He opened his mouth to respond but closed it quickly, his expression morphing into one of confusion. “I didn’t like seeing you in pain.”
“Why not?”
He huffed a breath through his nose. “I assume the magic connecting us has infused me with empathy toward you.”
“Then why won’t you let me go?”
He straightened, his chest expanding as he recovered from his moment of uncertainty. “You have no idea the extent of damage?—”
“You keep saying that. The extent of damage, the extent of wrath, the extent of my boot up your ass if you don’t stop being so cryptic.” I crossed my arms, shifting my weight to one leg. “I’ll continue to have ‘no idea’ until you tell me, so why don’t you explain it to me like I’m five to be sure I understand. Or do you think I’m too stupid to comprehend the ‘extent of everything’ I’ve caused?” I made air quotes and crossed my arms again.
“You must be stupid to voluntarily cross into Hell. Apparently, it’s genetic.” He mirrored my posture, so I dropped my arms to my sides.
“Fine. Don’t tell me anything.” I rested a hand on my hip. “Leave me here to rot, and you can deal with all the ‘extents’ yourself.”
His lips twitched. “You have two sisters.”
“And?”
“You said the curse that cost me four hundred years of my existence hadn’t come to fruition, that you and every High Priestess before you made certain it never would. Yet a third daughter exists in your realm. You lied.”
“I didn’t lie. I am making sure it doesn’t happen. That’s why I’m here.” I started to reach for the bars but thought better of it. “Wait. How do you know about my sisters?”
“The seer showed me all I missed of this realm while I was imprisoned. She attempted to show me Isabel in yours, but the vision focused onto you and your sisters before it dissipated.”
“Then you know it hasn’t happened yet. My parents summoned a demon who promised to deliver you to them. That plan didn’t work out in their favor, so I did a little breaking and entering and committed a few magical crimes to find you myself, and here we are.”
I spread my hands. “You’re going to break the curse.”
He laughed. “Perhaps I would have complied, had you not vanquished me prematurely.”
I shrugged. “My parents are suffering. I had to improvise.”
“You—” He froze, his muscles going rigid, a white glaze forming over his eyes. He didn’t breathe, didn’t so much as twitch a lip as he stood there in what looked like some sort of trance.
“Discord?” I focused on the connection I’d formed with him, searching the invisible tether that should have connected us for a sign of life, but I felt nothing. It was as if someone had plucked his consciousness from his body, leaving only an empty shell.
The tether tightened, the low demon vibration I’d grown accustomed to returning, getting deeper and slower. A snake-like sensation slithered along the invisible cord, making my stomach turn as it approached. The sigil on my arm heated and glowed, and it felt like a metal wall slammed down, stopping the sickening advance.

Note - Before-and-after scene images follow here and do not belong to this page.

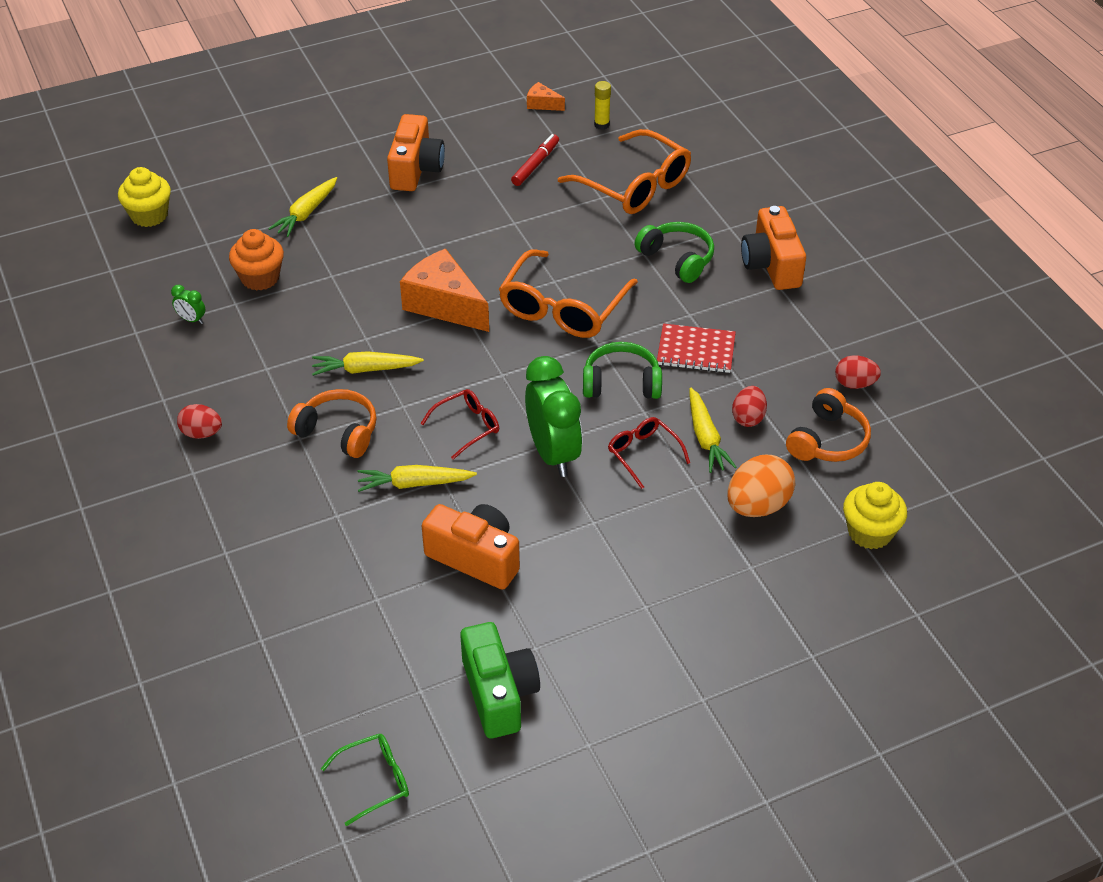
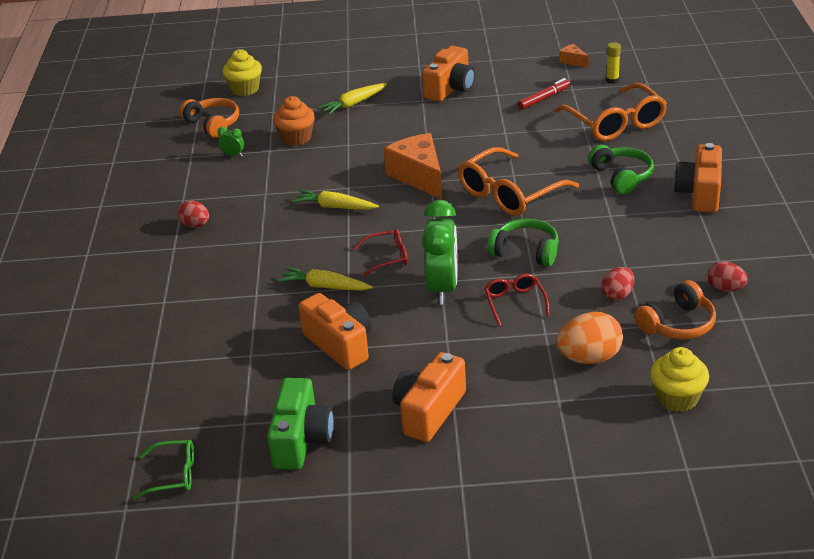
camera: 25 degrees right, 10 degrees down
green clock [171,285,206,324] -> green clock turned 150 degrees clockwise [217,127,244,157]
orange headphones [287,389,377,458] -> orange headphones moved to [179,98,239,138]
red notebook [657,323,736,373] -> none
yellow carrot [689,388,737,473] -> none
none -> orange camera [393,352,466,442]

Discord gasped and blinked, the white film over his eyes dissolving as he locked his gaze on me. “Lucifer has summoned us.”
“Us?” My heart dropped. Attending an audience with the devil himself definitely wasn’t on my bingo card today…or any day for that matter. “He knows I’m here, and he wants to see me too?”
He nodded. “Indeed. And if you wish for your soul to survive, you will do exactly as I say.”
8
CINDER
“You will do exactly as I say.” I crossed my arms and parked my butt on the bench, mocking Discord’s last words. The moment he’d uttered them, he’d turned on his heel and strode away, leaving me here to ponder my soul’s survival alone.
“If you want me to do as you say, you actually have to say something,” I yelled into the abyss.
How dare he glare at me with those dark, moss-green eyes, make such an ominous proclamation, and then just walk away. For all he knew, Satan could have swooped in and had me for breakfast by now. Or would it be dinner? My watch had died when I’d arrived in the underworld, taking my concept of time with it.
I couldn’t tell you how long I sat there waiting, but it was long enough for me to check every nook and crack in the stones around me. The walls had to be three feet thick, the ceiling a solid slab of rock. Unless I wanted to squeeze myself through the hole in the floor and swim through eons’ worth of demon doo, I was stuck in this magic-proof box until dear old Discord decided to set me free.
“Well, Cinder. What now?” I exhaled, trying to blow a strand of hair from my face, but it refused to budge. Between battling the hellhound in my realm, summoning a demon prince, and then fighting off harpy-hounds in Hell, my skin had gotten a tad greasy.